A homeless chef was locked up today after making Gatwick airport his home for THREE years.

"Cheeky" Anthony Delaney ate, showered and slept at the busy airport, brushing off security staff who stopped him more then 30 times.

He told his lawyers he was happier staying there because he was "clean, dry and warm".

In fact he rarely left the busy south terminal, popping out only occasionally to collect his Jobseeker's Allowance, the court was told.

In scenes reminiscent of the Steven Spielberg movie The Terminal, Delaney passed his days watching holidaymakers and airline staff going about their business.

A court was told he did not suffer mental health problems, was neither a drug nor alcohol addict, and did not cause "a stink".

But Judge Richard Hayward remanded him in custody for sentence believing his urge to return to Gatwick would be too strong should he be released.

He said: "It is a bit cheeky to go straight back to Gatwick. There are other places you can have a shower. This is just going on and on. It is all very strange."

Lewes Crown Court was told that Delaney had repeatedly defied an anti-social behaviour order (Asbo).

Even when he was jailed for breaching his Asbo, he returned to the airport as soon as he was released.

Delaney yesterday admitted breaching his order for the third time.

The court heard Delaney was sentenced to 95 days in prison for the last breach when he appeared at the same court on January 10.

Because he had spent time behind bars on remand waiting for his court appearance, he was released immediately.

Delaney then made his way back to the airport where he was arrested in the south terminal later the same day.

Sarah Lindop, prosecuting, told the court the Asbo was imposed in 2006 and remains in force until 2011.

The order prohibits him from entering the airport or its railway station.

Delaney first started living at the airport in 2004 and since February that year he has been stopped by security staff more than 30 times.

Under airport authority bylaws Delaney was officially banned in March 2005, but he continued to return.

The Asbo was imposed the following year.

Peter Knight, defending, said Delaney has been staying at the airport because he wanted to stay clean, dry and warm.

He said Delaney was only looking for shelter and did not cause trouble. He said: "It is not a situation where he goes to the airport and causes a stink.

"He is not there to cause problems at all. He is just simply there and is asked to leave on numerous occasions.

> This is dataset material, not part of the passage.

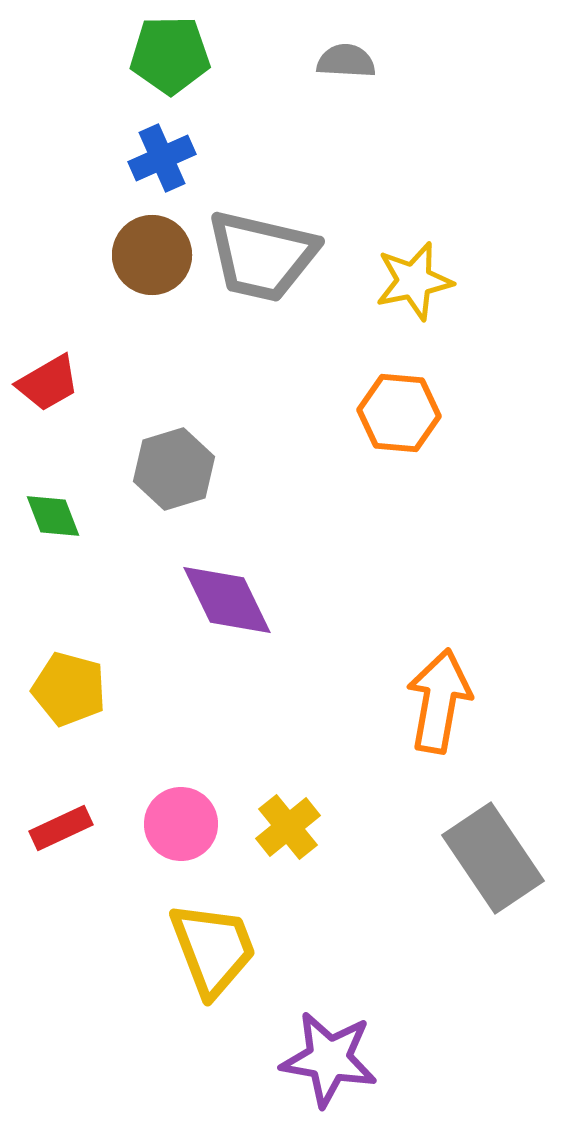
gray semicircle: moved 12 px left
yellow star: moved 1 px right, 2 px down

"The Asbo was put in place because he was using the airport as a residence."

Mr Knight said Delaney's problems started in 2004 when he lost his job in Buckinghamshire as a chef along with his accommodation.

He headed back to Sussex where he had previously lived in order to find work, but when he was unable to find a job he started using the airport as a place to stay.

In November last year he bought a tent and a sleeping bag but it was burnt down and Delaney has not been able to buy replacements.

He said: "It is an offence borne out of desperation. He does not want to continue living like this."

Judge Hayward told Delaney he needed help to break the cycle of returning to the airport.

The judge adjourned sentence for pre-sentence reports in order for the probation service to try to offer help. But he told Delaney he was not releasing him on bail.

He said: "If I give you bail you have nowhere to go and the temptation to end up back at Gatwick would be overwhelming."

Delaney was remanded in custody until March 10.

The Argus last week revealed a bizarre situation across Sussex in which local authorities, following Government guidelines, are claiming tiny numbers of people actually live on the county's streets. The department for Communities and Local Government defines a rough sleeper as someone "sleeping or bedded down in the open air, such as on the streets or in parks, doorways or bus shelters".

Anybody not lying down asleep in a sleeping bag is not counted. Under that rationale Crawley Borough Council said there are fewer than 10 rough sleepers in the district.

Paul Young, founder of Brighton-based homeless charity Off the Fence, said: "It's a sad situation when someone feels sleeping in an airport is the only option.

"However it is understandable when the weather is so cold on the streets.

"I'm surprised he got away with it for so long, he almost has squatters rights after that length of time."

A spokeswoman for Gatwick airport declined to comment.

In the film The Terminal, Tom Hanks plays an Eastern European tourist who becomes a resident of New York airport when a war breaks out and erases his country from the map, voiding his passport.